Any help will be appreciated.Thanks in advance

2

Something like this?

#!/bin/bash

dateformat='yymmdd';
Y1=2011;
Y2=11;
m1=11; #---- current month november
d1=05; #---- current day
dateval=$(echo $dateformat | sed "s/yyyy/$Y1/;s/yy/$Y2/;s/mm/$m1/;s/dd/$d1/")
echo $dateval

--ahamed

3

Thanks ahamed.
Yes but i need to do this in perl.

4

Oops didn't see that... Try this...

#!/usr/bin/perl
my $Y1 = 2011;
my $Y2 = 11;
my $m1 = 11; #---- current month november
my $d1 = 05; #---- current day
my $dateformat = 'yyyymmdd';
$_=$dateformat;
s/yyyy/$Y1/g; s/yy/$Y2/g; s/mm/$m1/; s/dd/$d1/;               
my $dateval=$_;
print $dateval;

--ahamed

5

This if fine but will make the script look big. I need to do this in a single line because there are 3 more patterns for month..."month", "mon" too.

The above four should be done in a single line.

6

I modified the code already... will that be fine?

--ahamed

7

Thanks ahamed. It works Perfect :slight_smile:
Can you please explain me how it works?

8

You understood the substitution right...
s/yyyy/$Y1
Replace yyyy with the value of $Y1

$_ is a inbuilt variable.
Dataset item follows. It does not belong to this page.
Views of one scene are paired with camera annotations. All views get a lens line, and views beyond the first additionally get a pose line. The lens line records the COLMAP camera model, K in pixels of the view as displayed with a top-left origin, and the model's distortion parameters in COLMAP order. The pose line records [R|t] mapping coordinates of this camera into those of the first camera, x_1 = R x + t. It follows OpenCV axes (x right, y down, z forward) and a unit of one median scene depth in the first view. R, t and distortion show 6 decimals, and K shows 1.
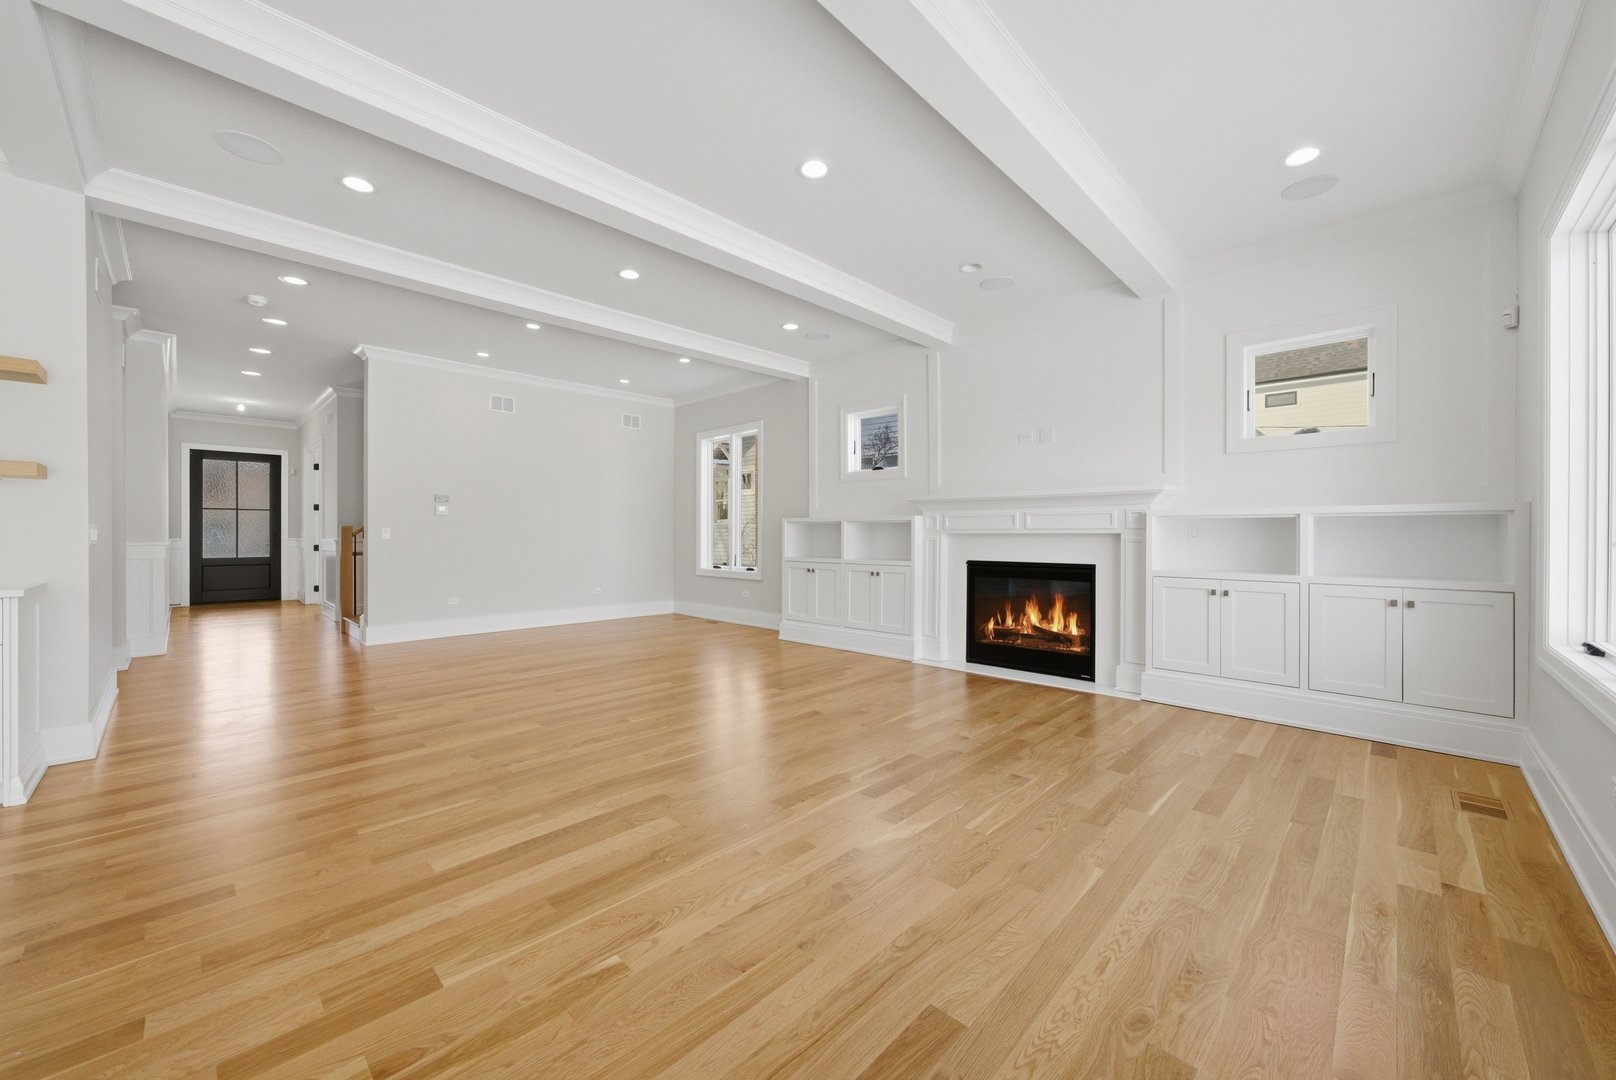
lens RADIAL K [[608.1, 0, 817.7], [0, 608.1, 535.9], [0, 0, 1]] dist [-0.019017, 0.000156]
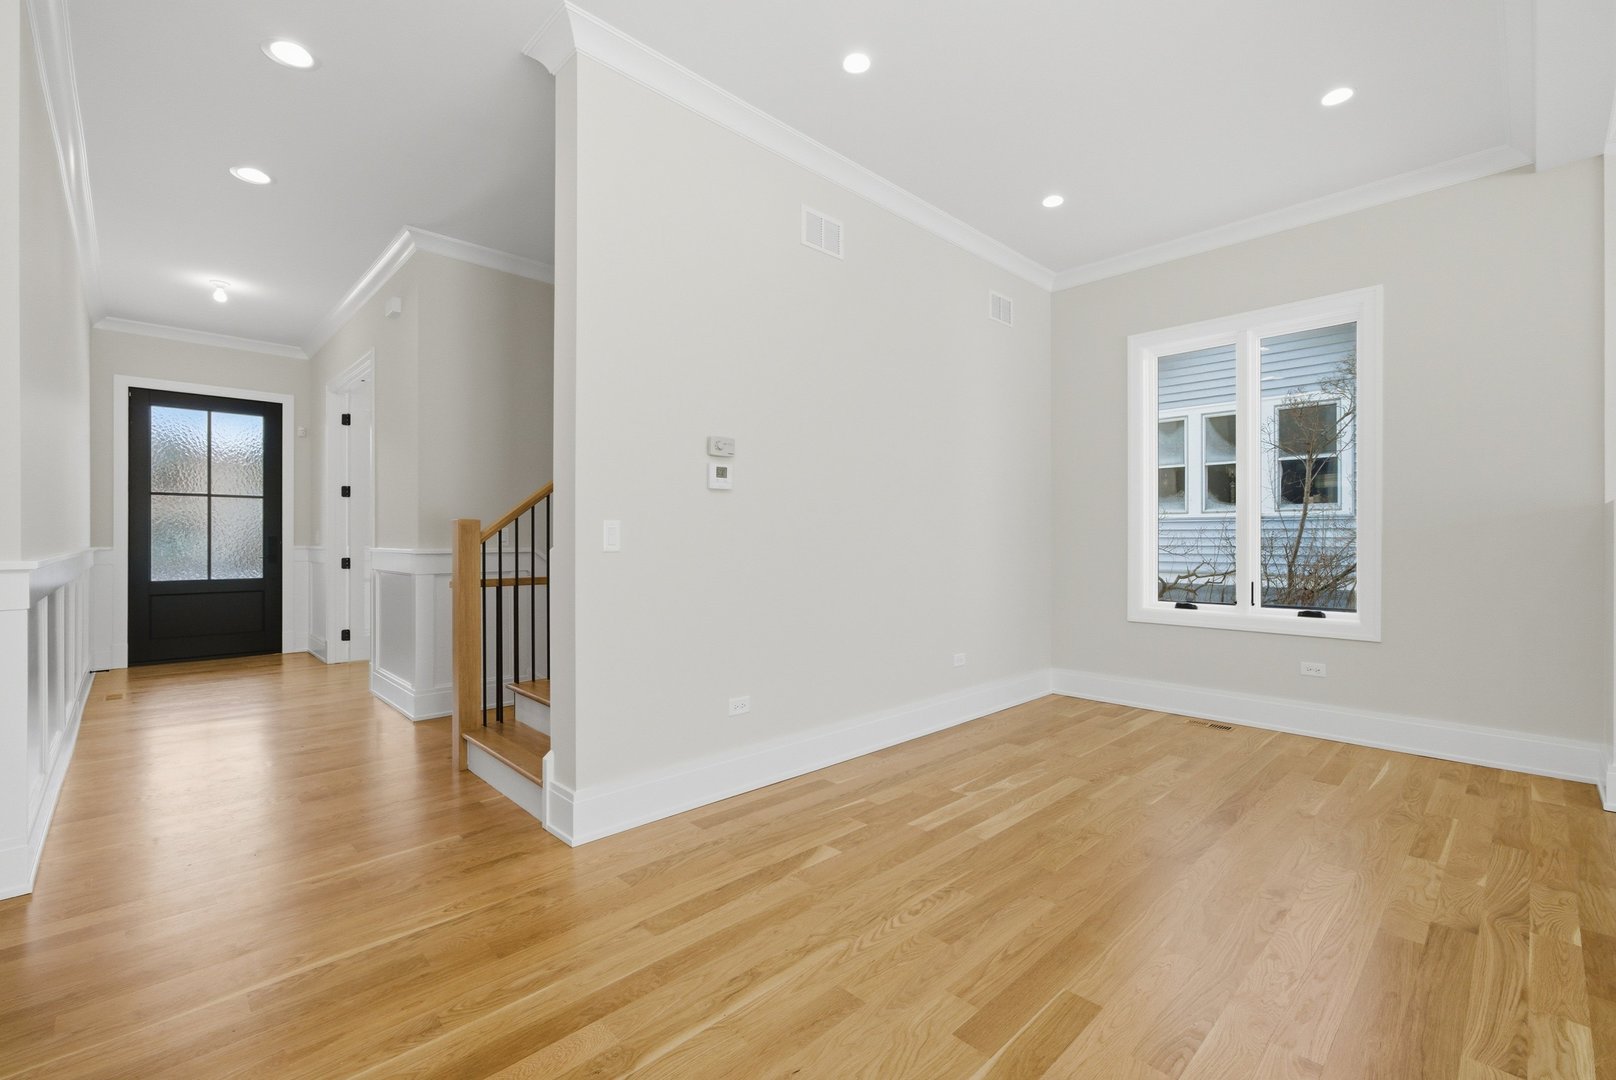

So if we do any operations without specifying the variables, it will be done on $_ automatically. So I assigned the value of $dateformat to $_ and executed the substitution operations. And then got it back!

HTH
--ahamed

1 Like
9

Oh. I got that. Thanks a bunch

---------- Post updated at 02:58 AM ---------- Previous update was at 02:23 AM ----------

I have one small clarification here.

In a particular case,
i may hav date format as "yyyymonthdd" which willl give "2011November11"
Also another format like "yyyymondd" which will give "2011Nov11"

In such cases i have used as below.
But since "mon" is present in "month",

It replaces as "NOVth" instead of "November"

10

Swap the commands...

s/yyyy/$y1/g; s/yy/$y3/g; s/mm/$m1/; s/month/$m4/; s/mon/$m2/; s/dd/$d1/;

--ahamed

11

cool..Thanks:)